--- PAGE TEXT Enclosed Below ---

Gradient of norm of gradient of scalar field

Question

I have a function $f:\mathbb{R}^2\rightarrow\mathbb{R}$ representing a surface $z=f(x,y)$ in euclidean space. Is there an elegant way to apply the chain rule to expand $\nabla||\nabla f||_2$, where $||\cdot||_2$ is the euclidean norm?

Answer 1

Kind of. But we want to do it very rigorously (at least one time). Furthermore we will assume that $f \in C^2(\mathbb{R}^2)$, i.e. that it is twice continuously differentiable. You will later see why.

Now let $g(x) := \lVert x \rVert_2$, $g:\mathbb{R}^2 \rightarrow \mathbb{R}$. Note that we have $$ \partial_{x_1} g(x) = \partial_{x_1} \sqrt{x_1^2 + x_2^2} = \frac{x_1}{\sqrt{x_1^2 + x_2^2}} $$ by the chain rule for one variable. You can do the same computation to get $\partial_{x_2} g$. So, (we set $Dg := \nabla g^\top$) $$ \nabla g(x) = \frac{x}{g(x)} \implies Dg(x) = \frac{x^\top}{g(x)} $$ which is a formula that can be very useful if you know it by heart. But this also means that $g \in C^1(\mathbb{R} \setminus \lbrace (0, 0)^\top \rbrace)$.

--- End of Enclosed PAGE TEXT ---
--- SOURCE MATERIAL Enclosed Below ---

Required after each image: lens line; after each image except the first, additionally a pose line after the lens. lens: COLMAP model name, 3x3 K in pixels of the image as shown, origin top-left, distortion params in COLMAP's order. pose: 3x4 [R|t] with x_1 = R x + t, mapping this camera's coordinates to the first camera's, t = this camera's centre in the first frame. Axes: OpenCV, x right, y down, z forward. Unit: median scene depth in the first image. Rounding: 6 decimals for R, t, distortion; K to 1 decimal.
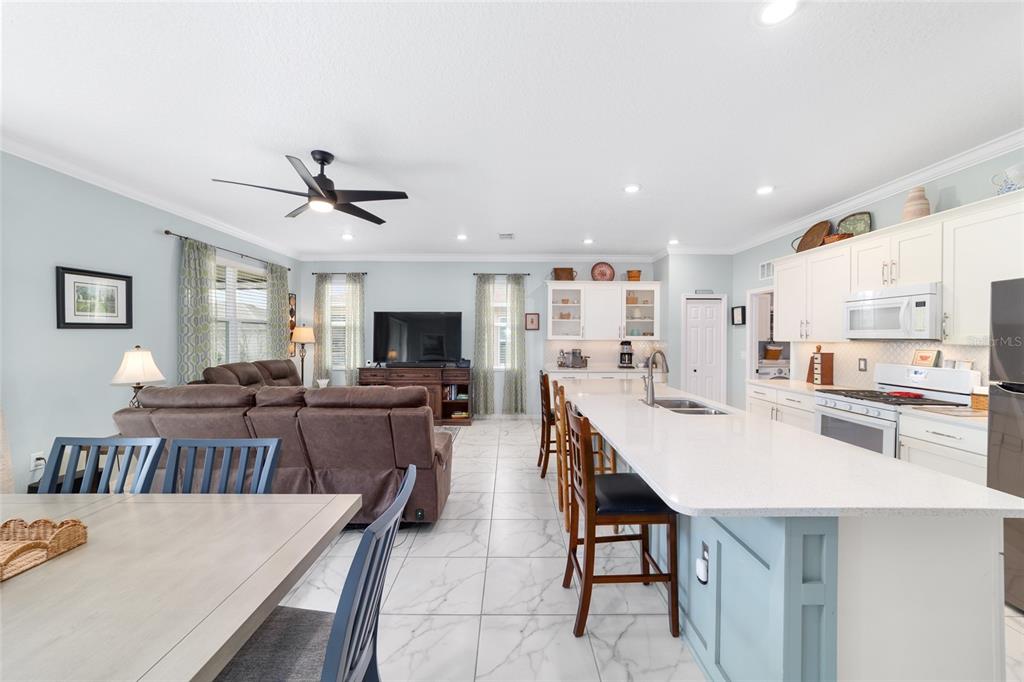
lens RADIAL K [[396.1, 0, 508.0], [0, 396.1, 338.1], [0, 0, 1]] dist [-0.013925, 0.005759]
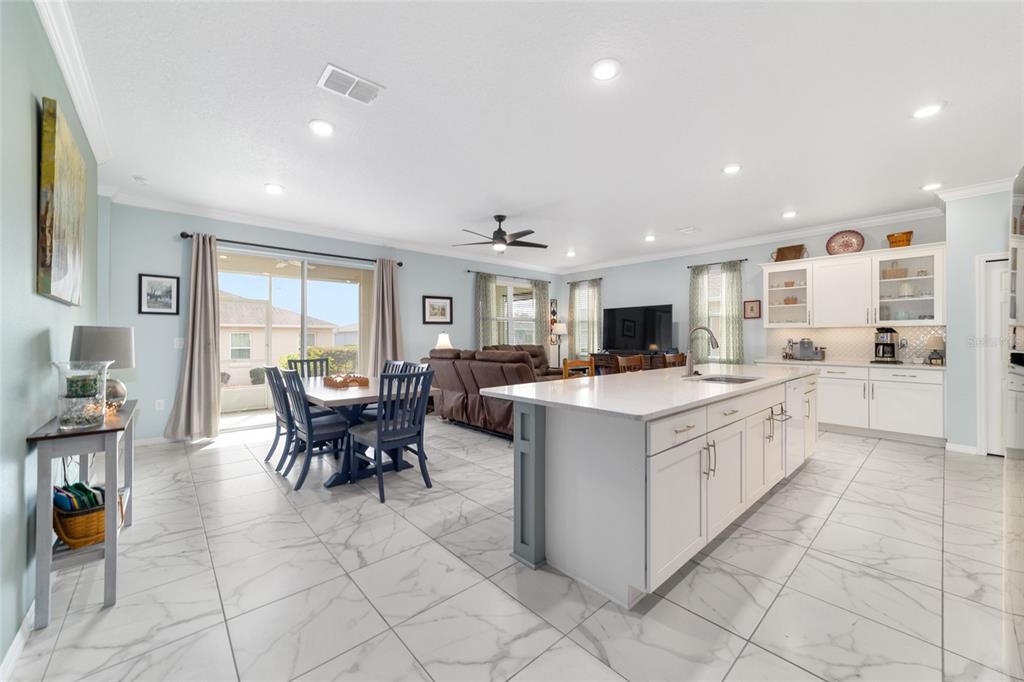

--- End of Enclosed SOURCE MATERIAL ---

ASSIGNMENT 1 |
Repeat the passage of the gradient-norm thread that begins at the words "I have a function" and ends after the words "the euclidean norm?".
ASSIGNMENT 2 |
In the thread on the gradient of the norm of a gradient, what smoothness does the answer assume for f?
ASSIGNMENT 3 |
Write the next part of the gradient-norm thread, starting after its last sentence.

OUTPUT 1 |
I have a function $f:\mathbb{R}^2\rightarrow\mathbb{R}$ representing a surface $z=f(x,y)$ in euclidean space. Is there an elegant way to apply the chain rule to expand $\nabla||\nabla f||_2$, where $||\cdot||_2$ is the euclidean norm?

OUTPUT 2 |
It assumes f is twice continuously differentiable, that is, f ∈ C²(ℝ²).

OUTPUT 3 |
Furthermore let $h: \mathbb{R}^2 \rightarrow \mathbb{R}^2 $, $h(x) := \nabla f(x)$. Note that $Dh(x) = Hf (x)$. So, for $x \in Z$ where $Z := \lbrace y \in \mathbb{R}^2: \nabla f(x) \neq 0 \rbrace $: $$ D (\lVert \nabla f(x) \rVert_2) = D(g \circ h)(x) = Dg(y)\vert_{y = h(x)}Dh(x) = \frac{1}{\lVert \nabla f(x) \rVert_2}\nabla f(x)^\top Hf(x) $$ We conclude: $$ \nabla \lVert \nabla f(x) \rVert_2 = \left( \frac{1}{\lVert \nabla f(x) \rVert_2}\nabla f(x)^\top Hf(x) \right)^\top = \frac{1}{\lVert \nabla f(x) \rVert}_2 Hf(x) \nabla f(x) $$ I think the latter is the expression you looked for.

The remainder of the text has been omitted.